§ **Sélection**:
* * * * *

On peut donc faire, pour l’aire islamique, la distinction suivante : le domaine religieux a banni la figuration, alors que le domaine profane l’a connue de tous les temps.

A partir du XIXe, il y a un changement. La production figurative passe de la rareté à la profusion

Cela est dû à plusieurs facteurs, notamment à l’introduction de nouvelles techniques de production des images, techniques qui les rendent moins coûteuses et donc plus accessibles à des couches plus larges de la population. La peinture et la gravure, la lithographie, la photographie, puis le cinéma, la télévision, la vidéo et, plus récemment, le DVD et l’ordinateur, ont complètement transformé le paysage visuel. Dans un monde où l’image était rare, elle est devenue abondante et fait désormais partie de la vie quotidienne de tous les habitants des pays d’Islam.

Comment les réformistes et les fondamentalistes ont réagi sur la question de l’image au cours de la période contemporaine ?

Les réformistes, notamment Muhammad ‘Abduh et – dans une moindre mesure, Rashid Rida – ont reconnu l’importance de l’image dans le domaine de l’éducation et de l’acquisition du savoir. En comparant la peinture à la poésie, le plus grand art de la civilisation arabo-musulmane, ‘Abduh est allé jusqu’à légitimer les arts visuels. Il considérait que l’interdiction des images figuratives valait aux débuts, lorsqu’il y avait encore un danger de retomber dans le polythéisme. Ce danger étant devenu peu réaliste, rien ne s’opposait plus à l’appréciation des arts.

* * * * *

§ **Extraits des entrées**:
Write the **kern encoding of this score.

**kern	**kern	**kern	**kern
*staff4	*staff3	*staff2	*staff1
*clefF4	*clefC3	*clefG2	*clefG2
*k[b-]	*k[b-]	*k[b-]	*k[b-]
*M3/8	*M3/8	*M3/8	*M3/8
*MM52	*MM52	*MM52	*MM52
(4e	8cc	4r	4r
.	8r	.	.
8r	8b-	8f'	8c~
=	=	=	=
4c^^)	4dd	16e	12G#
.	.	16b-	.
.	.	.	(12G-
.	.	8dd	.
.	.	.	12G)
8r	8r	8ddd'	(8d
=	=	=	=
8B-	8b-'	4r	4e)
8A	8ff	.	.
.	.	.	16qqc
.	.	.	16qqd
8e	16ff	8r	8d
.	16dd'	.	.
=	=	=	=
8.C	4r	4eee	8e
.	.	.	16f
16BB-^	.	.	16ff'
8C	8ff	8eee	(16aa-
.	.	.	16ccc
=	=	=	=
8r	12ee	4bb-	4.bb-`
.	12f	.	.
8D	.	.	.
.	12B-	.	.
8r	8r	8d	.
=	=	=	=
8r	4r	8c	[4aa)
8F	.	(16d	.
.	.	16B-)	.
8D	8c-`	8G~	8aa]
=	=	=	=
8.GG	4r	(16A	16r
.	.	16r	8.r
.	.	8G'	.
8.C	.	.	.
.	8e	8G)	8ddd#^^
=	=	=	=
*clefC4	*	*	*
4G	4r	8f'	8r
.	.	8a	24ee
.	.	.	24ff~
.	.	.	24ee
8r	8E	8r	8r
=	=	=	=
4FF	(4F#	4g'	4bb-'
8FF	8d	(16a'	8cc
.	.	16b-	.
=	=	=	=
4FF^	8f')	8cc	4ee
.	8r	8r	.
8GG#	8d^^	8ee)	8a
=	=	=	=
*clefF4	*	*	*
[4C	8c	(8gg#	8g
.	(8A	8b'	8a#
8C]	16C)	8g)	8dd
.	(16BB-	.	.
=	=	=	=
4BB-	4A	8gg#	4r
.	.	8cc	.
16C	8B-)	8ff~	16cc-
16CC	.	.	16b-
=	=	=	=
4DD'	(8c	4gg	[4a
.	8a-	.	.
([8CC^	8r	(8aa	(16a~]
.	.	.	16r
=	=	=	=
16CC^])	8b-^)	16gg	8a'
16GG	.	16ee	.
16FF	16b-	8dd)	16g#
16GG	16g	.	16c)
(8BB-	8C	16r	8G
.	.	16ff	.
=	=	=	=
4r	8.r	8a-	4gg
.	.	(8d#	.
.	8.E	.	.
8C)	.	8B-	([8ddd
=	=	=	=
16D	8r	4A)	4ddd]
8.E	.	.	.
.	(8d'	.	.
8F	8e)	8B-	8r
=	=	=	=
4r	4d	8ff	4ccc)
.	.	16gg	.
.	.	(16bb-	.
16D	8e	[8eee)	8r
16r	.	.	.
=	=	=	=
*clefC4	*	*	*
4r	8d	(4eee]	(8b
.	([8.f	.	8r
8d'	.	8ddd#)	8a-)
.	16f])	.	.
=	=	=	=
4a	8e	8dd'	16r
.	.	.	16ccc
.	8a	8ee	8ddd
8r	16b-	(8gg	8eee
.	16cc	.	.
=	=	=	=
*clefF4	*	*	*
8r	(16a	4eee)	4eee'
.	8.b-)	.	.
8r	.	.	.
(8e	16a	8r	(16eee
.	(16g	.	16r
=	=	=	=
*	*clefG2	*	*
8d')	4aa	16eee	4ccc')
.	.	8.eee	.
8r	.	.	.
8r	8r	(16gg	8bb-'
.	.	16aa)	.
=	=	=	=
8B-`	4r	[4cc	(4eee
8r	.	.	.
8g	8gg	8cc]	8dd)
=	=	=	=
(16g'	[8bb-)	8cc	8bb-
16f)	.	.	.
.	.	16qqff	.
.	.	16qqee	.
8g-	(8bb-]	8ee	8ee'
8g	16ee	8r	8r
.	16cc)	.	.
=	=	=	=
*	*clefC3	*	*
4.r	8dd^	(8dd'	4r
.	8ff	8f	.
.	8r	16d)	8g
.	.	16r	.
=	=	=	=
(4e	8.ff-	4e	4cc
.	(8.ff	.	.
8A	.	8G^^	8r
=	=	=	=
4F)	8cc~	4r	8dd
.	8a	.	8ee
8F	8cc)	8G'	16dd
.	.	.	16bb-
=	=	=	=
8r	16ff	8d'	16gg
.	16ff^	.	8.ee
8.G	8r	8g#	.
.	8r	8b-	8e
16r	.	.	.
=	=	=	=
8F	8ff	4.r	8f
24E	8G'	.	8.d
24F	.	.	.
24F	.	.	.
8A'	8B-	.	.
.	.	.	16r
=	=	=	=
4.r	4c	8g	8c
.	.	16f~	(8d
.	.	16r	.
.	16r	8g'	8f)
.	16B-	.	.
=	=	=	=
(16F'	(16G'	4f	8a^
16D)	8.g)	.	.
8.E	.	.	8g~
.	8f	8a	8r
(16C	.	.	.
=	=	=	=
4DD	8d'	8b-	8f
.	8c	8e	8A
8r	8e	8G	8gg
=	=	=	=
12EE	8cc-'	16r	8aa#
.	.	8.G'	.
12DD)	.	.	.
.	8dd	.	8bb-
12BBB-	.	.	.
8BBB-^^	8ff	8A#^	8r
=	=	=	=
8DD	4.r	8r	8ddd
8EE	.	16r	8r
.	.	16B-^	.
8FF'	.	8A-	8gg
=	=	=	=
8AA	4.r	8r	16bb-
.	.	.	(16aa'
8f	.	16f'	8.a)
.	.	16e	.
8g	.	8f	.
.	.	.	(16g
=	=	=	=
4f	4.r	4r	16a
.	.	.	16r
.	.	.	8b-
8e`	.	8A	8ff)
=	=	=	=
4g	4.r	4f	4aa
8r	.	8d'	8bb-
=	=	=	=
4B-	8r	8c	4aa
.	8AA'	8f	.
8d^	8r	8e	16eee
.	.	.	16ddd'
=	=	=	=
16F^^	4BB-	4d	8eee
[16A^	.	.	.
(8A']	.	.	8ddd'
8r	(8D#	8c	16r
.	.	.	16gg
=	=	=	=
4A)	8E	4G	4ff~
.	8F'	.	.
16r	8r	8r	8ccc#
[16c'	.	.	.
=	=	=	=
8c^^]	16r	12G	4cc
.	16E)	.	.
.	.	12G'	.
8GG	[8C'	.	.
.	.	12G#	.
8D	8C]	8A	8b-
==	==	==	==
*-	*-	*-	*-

* * * * *

§ **Consignes**:
1. Transcrivez le passage du texte sur l’image en terre d’Islam, de « On peut donc » à « des pays d’Islam. ».
2. Rédigez, s’il vous plaît, la suite du texte sur l’image en terre d’Islam, à partir de sa dernière phrase.

§ **Réponses**:
1.
On peut donc faire, pour l’aire islamique, la distinction suivante : le domaine religieux a banni la figuration, alors que le domaine profane l’a connue de tous les temps.

A partir du XIXe, il y a un changement. La production figurative passe de la rareté à la profusion

Cela est dû à plusieurs facteurs, notamment à l’introduction de nouvelles techniques de production des images, techniques qui les rendent moins coûteuses et donc plus accessibles à des couches plus larges de la population. La peinture et la gravure, la lithographie, la photographie, puis le cinéma, la télévision, la vidéo et, plus récemment, le DVD et l’ordinateur, ont complètement transformé le paysage visuel. Dans un monde où l’image était rare, elle est devenue abondante et fait désormais partie de la vie quotidienne de tous les habitants des pays d’Islam.

2.
Plus généralement, une réticence est perceptible à l’égard de la peinture, car elle est vue comme un acte de création, pratique condamnée par les hadiths. En revanche, une quasi-unanimité règne à l’égard de la photographie, la plupart des autorités religieuses considérant qu’il ne s’agit là que d’un acte de reproduction mécanique, comparable à l’image reflétée par un miroir. Il n’y aurait donc pas, selon eux, d’acte créatif, d’où son admissibilité. Le même raisonnement vaut, par extension, pour l’image mobile. Ce qu’on craint n’est pas l’image cinématographique en tant que telle, mais les valeurs qu’elle pourrait véhiculer et qui pourraient être contraires à l’islam. Un cas particulier est celui de la représentation du Prophète : en effet, toute tentative de voir son personnage interprété à l’écran a suscité des oppositions très vives (cf. le film Al-Risâla (Le message) de Mustafa al-Akkad).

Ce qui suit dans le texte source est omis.